A cantare sono in due, Chris Mason e Ryan Boldt (entrambi pluristrumentisti del gruppo, ma soprattutto impegnati alle chitarre e al basso), azzardare una paternità vocale ad ogni singolo brano è difficile però avendo come unico riferimento la firma dell’autore, uno ricorda più Young l’altro esibisce certe enfasi vocali che a me ricordano addirittura Bryan Ferry. Comunque sia il risultato finale fa stare tutto perfettamente in equilibrio e il disco è davvero di quelli che si lasciano ascoltare a lungo, coinvolgendo, ammaliando, scaldando il cuore quando fa freddo.
Le canzoni, dicevo prima, sono quasi tutte di notevole livello, il primo lato contiene subito una serie di belle prove: 18th of December, Picture On My Wall e soprattutto l’ottima Red Red Rose, un country-folk moderno in cui le tastiere di Geoff Hilhorst (che usa davvero ogni diavoleria possibile, dal Wurlitzer al mellotron, dal paino all’organo, alla celeste) ricordano davvero lo stile di Garth Hudson.

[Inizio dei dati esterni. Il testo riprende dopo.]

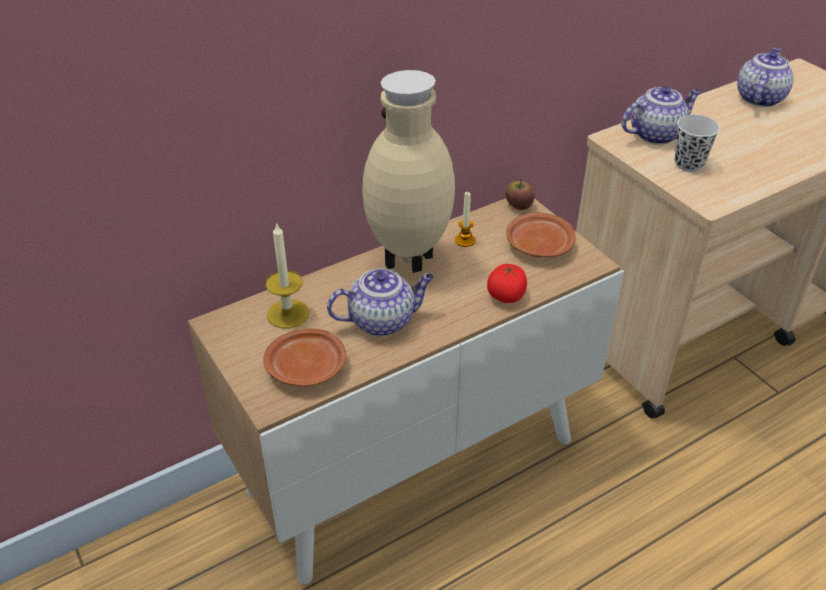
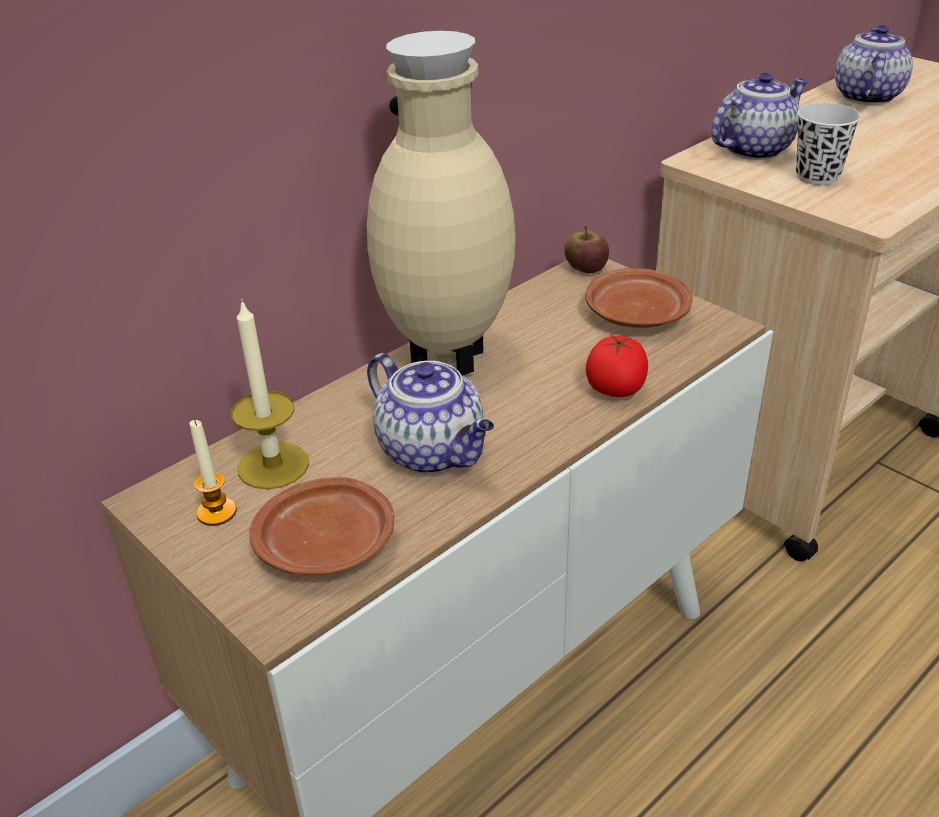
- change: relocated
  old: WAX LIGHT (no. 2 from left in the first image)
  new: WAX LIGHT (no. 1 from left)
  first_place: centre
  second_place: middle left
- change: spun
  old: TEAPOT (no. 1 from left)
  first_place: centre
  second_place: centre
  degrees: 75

Il lato B è quello meno penetrante, ma il disco si ripiglia con l’ultima traccia, la terza, una gran bella East Saint Louis. Il secondo vinile della confezione riserva molte sorprese, non solo per quanto riguarda le canzoni ma anche a livello stilistico, quattro brani su un lato, tutti considerevoli, con una chiusura assai intrigante che si intitola Bourbon Street e che, a dispetto del titolo, musicalmente non ha nulla a che vedere con la Crescent City: gran chitarre, ancora una volta, e tastiere penetranti, il tutto per una canzone che sembra uscita da Notorious Byrd Brothers dei Byrds. Due le tracce sulla quarta facciata di questo giubileo, sei minuti per la delicata The Beater, con chitarre acustiche e pedal steel in bella evidenza, ben dieci minuti per la traccia conclusiva, The Same Thing, in cui le tastiere diventano pura psichedelia, con la voce di Boldt che si dipana cantando su un insistente riff quasi mutuato dai Grateful Dead ma che non si concede mai alla citazione pura e semplice. Certo, se non avessero ascoltato la musica degli anni settanta e probabilmente senza la produzione di Wilson, i Deep Dark Woods forse non avrebbero fatto un disco come questo, o forse anche sì. A chi può importare quando un disco è tanto bello?